Quotulatiousness

November 15, 2015

The more likely explanation for the fall in eBook sales

Filed under: Books, Business — Tags: , , , — Nicholas @ 03:00

Sarah Hoyt explains why you should be darned careful not to base your business plans on wishful thinking:

Of course ebooks from traditional publishers are a) unreasonably priced (No, really. There is a book I’m dying to get. It’s $17 for ebook. It’s $32 for the hardcover. You know, I have KULL subscription and the indie books aren’t as good as this particular book should be, but it takes a lot of not as good at 9.99 a month to compare to those prices.) b) often stupidly formatted/edited c) even more often on themes/by authors I have no interest in. (Other than Baen, I currently read two other authors. Period. Oh, and one in mystery.)

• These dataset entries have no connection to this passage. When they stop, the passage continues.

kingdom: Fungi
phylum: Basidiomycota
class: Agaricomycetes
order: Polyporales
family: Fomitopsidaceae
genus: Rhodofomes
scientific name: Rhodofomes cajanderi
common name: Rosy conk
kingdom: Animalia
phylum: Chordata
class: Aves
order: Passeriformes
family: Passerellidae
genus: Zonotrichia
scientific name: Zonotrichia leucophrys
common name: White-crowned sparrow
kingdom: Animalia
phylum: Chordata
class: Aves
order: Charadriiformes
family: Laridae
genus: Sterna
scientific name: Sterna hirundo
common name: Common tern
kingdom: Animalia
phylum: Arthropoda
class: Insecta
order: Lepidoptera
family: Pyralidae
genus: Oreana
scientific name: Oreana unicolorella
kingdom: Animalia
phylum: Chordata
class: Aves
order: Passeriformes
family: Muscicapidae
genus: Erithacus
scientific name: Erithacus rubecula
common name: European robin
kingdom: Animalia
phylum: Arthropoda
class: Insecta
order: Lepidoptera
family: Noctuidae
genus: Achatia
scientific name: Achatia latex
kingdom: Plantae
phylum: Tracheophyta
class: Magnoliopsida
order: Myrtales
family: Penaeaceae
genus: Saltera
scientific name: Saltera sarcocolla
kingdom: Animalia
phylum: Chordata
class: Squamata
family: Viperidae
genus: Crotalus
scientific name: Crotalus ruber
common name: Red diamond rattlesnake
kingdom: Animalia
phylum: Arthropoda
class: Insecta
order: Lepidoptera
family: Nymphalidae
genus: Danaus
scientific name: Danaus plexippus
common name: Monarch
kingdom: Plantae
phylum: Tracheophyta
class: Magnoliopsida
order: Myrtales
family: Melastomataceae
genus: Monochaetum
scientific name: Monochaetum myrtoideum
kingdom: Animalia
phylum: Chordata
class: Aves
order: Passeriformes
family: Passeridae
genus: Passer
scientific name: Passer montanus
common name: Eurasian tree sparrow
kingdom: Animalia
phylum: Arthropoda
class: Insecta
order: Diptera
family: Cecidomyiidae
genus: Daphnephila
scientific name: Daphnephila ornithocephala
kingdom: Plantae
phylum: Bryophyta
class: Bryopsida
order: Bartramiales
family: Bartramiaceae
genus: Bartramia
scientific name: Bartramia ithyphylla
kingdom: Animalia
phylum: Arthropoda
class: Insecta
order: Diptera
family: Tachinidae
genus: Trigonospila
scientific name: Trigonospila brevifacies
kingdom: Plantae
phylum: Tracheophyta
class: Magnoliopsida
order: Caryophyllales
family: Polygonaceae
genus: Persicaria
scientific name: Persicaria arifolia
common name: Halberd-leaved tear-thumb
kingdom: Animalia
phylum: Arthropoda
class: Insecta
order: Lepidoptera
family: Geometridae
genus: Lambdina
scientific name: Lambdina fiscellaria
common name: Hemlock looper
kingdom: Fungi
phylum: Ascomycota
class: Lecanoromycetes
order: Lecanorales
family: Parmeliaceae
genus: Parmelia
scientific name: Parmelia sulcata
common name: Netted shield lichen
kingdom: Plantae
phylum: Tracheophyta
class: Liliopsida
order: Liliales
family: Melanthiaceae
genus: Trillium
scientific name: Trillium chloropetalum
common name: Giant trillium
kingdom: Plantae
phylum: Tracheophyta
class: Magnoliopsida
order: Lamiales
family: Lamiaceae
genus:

Or to put it another way, traditional publishers went to war with Amazon to be allowed to price their books astronomically high. Amazon let them. They priced books at same price as hardcover or a little under (a very little.) E-book sales fell, compared to what they were when books were tops 9.99. Um….

Let me see if I can explain this as I would a child: your little friends love and adore your cupcakes. So you decide to set up shop and make a batch in your easy-bake oven, and sell them for ten cents a piece. Since your friends’ on average have an allowance of a dollar a week, you sell out of the whole batch in hours. So you think “Hey, I can make more.” You set the price at a dollar per cupcake. No one buys them. Your conclusion is “My friends no longer like cupcakes and prefer to eat vegetable sticks.”

Would anyone but a two year old buy that narrative? Well, according to publishers this is a perfectly sane thing to say. I mean, if people won’t buy your overpriced ebooks, it must mean they are going back to paper. Happy days are here again. Let’s build warehouses for all those books we’ll be shipping out to the no-longer existent big-chain bookstores! We’ll be able to control what books make it by our push again! We’re rich, rich, I tell you.

But it’s not just publishers. A friend sent me this article, and I scratched my head and frowned at it and said, in my deep thinking way, “Wut?” This is sort of like if you told your mom your friends’ refusal to buy your $1 a piece cupcakes was because they liked celery more and she said “Sounds legit. For your birthday party we’ll have ONLY celery.”

4 Comments

  1. A. You bet.

    B. Your choice of font makes my headache.

    Comment by Steve Muhlberger — November 15, 2015 @ 07:54

  2. Sorry for the font-induced headache, Steve. It is the default font selection from the original WordPress template I adapted (I messed around with colour and column options, but not the font. Have you tried increasing/decreasing the zoom to see if it improves for you? (In Firefox, that’s the <Ctrl>+/<Ctrl>- key combination, it’s probably similar in other browsers.)

    Comment by Nicholas — November 15, 2015 @ 08:47

  3. I love my e-reader, but I don’t like the way they changed the pricing model after I bought it, a few years back. I will not, ever, pay paperback prices for an electronic version of a book. I will, without shame, search the underweb for electronic versions of books I already own. I sometimes will justify it in my own mind, especially if an electronic version is available but costs an ungodly amount of money. I mean, it costs nothing to print, there is no shipping, no warehousing, nothing in costs but digital space; Pennies. And the publishers are trying to justify this? There are many sources of free books. And Amazon also provides a number of freebies and low priced books.

    In the end I also blame Apple for their meddling in the process, but I am anti-Apple all the way anyway.

    Comment by Dwayne — November 16, 2015 @ 01:06

  4. I refuse to commit to eBooks, as I’m not comfortable that the “seller” can remove it from my reader without my knowledge or permission … that lack of control over property I’ve paid money for makes the whole eBook thing a scam in my view. I’ve got dozens of public domain books on my iPhone, but they’re spread over three or four different readers so I’m not sure exactly what I’ve got and where to find it. I consider them “emergency reading material” for those times when I don’t have a real book to read and I don’t have internet access.